● **WHAT YOU ARE ASKED TO DO**
Lines outside the range are not wanted. Give again exactly the lines between the line holding "-- Miss Ebony Brakus IV" and the line holding "Terminal Evaluation Report", inclusive, from the listing below.

● **THE DATA**
——————
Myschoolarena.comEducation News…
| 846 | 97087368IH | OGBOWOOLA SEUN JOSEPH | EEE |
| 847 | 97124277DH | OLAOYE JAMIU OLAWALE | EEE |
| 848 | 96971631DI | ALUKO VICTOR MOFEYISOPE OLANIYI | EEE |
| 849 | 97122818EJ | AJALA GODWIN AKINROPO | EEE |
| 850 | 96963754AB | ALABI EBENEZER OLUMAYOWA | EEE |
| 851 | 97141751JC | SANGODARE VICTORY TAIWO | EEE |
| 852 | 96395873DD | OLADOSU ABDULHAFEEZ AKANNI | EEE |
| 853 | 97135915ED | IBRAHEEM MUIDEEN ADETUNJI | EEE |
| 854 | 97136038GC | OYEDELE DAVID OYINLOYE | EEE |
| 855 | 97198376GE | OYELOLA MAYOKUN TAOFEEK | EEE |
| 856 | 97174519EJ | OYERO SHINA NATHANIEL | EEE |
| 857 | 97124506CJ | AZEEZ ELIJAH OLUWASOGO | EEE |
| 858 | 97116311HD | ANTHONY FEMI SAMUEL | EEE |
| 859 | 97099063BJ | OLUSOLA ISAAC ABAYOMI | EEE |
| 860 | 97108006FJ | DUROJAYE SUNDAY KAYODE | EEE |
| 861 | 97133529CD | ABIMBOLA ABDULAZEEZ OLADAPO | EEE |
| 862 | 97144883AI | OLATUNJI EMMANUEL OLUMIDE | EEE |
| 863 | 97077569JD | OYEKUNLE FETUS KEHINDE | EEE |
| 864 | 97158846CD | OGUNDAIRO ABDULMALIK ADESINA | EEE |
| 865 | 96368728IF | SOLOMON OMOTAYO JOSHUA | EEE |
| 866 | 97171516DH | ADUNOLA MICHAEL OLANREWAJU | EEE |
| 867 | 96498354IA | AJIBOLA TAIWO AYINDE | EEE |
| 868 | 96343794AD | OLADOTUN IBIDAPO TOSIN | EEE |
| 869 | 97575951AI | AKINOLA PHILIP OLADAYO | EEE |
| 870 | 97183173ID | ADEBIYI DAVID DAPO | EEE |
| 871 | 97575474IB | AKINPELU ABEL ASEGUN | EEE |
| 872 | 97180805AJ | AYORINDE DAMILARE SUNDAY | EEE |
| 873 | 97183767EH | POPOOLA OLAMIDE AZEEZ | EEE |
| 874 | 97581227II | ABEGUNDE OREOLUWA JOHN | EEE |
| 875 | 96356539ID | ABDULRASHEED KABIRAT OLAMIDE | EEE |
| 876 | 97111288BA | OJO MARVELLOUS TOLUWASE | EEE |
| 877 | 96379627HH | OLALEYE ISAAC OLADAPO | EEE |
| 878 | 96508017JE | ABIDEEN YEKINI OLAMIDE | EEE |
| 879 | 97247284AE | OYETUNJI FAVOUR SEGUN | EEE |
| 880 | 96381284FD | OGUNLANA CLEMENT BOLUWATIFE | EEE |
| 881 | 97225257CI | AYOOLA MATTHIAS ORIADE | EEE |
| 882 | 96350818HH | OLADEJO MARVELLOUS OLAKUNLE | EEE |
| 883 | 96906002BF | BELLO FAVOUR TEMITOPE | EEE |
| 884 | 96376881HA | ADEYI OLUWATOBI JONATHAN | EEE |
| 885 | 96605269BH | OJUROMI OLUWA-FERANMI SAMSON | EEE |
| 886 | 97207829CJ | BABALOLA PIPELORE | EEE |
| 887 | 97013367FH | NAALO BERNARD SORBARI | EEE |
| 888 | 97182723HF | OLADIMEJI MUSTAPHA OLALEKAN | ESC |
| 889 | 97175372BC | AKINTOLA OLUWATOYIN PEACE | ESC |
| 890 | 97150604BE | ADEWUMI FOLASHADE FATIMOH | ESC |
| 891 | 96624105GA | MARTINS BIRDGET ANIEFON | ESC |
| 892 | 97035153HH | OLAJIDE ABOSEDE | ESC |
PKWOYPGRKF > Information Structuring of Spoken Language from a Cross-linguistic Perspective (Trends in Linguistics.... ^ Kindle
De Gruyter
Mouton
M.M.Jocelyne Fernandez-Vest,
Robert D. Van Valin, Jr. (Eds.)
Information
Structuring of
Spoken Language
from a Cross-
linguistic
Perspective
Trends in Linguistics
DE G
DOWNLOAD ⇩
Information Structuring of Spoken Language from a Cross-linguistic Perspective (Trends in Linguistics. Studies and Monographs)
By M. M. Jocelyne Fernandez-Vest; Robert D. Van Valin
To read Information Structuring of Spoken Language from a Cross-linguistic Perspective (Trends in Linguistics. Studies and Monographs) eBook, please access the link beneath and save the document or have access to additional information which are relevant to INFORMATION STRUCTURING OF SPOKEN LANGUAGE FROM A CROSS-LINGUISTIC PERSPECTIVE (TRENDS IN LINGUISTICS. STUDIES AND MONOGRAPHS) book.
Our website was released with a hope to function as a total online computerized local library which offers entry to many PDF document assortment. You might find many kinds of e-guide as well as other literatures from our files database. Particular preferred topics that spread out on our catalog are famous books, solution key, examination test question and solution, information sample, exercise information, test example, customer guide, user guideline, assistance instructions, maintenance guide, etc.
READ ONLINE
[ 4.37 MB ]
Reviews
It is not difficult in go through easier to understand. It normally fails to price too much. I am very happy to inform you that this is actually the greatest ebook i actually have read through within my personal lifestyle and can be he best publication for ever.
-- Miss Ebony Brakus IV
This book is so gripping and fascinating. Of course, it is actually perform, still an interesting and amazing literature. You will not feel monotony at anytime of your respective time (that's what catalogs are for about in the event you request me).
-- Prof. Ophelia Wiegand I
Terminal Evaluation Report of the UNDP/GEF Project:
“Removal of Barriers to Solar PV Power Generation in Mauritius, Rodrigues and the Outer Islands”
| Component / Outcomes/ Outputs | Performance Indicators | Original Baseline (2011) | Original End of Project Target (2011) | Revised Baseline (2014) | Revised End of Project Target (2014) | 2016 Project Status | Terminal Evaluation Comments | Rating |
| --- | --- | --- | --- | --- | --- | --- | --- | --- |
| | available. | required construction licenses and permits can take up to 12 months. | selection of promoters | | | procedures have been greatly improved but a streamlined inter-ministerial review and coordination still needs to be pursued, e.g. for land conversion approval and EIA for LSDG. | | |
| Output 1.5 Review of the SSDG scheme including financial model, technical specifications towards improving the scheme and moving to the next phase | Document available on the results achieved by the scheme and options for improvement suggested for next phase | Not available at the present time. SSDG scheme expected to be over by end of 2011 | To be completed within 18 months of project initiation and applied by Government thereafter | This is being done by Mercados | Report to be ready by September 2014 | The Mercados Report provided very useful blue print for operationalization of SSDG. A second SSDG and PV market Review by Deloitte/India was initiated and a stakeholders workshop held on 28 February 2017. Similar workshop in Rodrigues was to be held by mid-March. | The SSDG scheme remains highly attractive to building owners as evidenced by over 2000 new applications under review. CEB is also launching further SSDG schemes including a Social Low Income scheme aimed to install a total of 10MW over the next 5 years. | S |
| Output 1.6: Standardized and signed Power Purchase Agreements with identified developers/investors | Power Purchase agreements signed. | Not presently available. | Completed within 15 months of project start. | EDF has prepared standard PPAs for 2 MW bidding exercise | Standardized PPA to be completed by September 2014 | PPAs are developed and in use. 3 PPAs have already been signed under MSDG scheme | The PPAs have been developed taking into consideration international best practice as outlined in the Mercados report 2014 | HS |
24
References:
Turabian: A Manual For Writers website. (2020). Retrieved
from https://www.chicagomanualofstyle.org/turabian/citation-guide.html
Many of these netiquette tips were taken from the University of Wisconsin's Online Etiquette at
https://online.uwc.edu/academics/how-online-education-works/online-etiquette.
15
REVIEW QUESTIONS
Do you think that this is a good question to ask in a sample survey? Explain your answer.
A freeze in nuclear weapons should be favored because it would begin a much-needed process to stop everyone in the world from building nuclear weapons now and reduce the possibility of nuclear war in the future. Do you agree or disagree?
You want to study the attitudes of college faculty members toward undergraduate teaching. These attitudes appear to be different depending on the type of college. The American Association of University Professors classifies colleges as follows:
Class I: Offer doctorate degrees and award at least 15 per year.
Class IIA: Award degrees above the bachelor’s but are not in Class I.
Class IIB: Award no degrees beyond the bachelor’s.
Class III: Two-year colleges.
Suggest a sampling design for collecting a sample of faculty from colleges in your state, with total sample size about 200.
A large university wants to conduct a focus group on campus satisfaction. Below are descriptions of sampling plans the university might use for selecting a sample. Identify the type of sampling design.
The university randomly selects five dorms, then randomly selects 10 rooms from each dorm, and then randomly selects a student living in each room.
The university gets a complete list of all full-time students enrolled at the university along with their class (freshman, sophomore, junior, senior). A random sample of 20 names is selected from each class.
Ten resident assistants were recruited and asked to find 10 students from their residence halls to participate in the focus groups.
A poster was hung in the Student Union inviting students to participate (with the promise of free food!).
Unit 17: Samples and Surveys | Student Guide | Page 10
——————
● **WORKED SOLUTION**
-- Miss Ebony Brakus IV
This book is so gripping and fascinating. Of course, it is actually perform, still an interesting and amazing literature. You will not feel monotony at anytime of your respective time (that's what catalogs are for about in the event you request me).
-- Prof. Ophelia Wiegand I
Terminal Evaluation Report of the UNDP/GEF Project:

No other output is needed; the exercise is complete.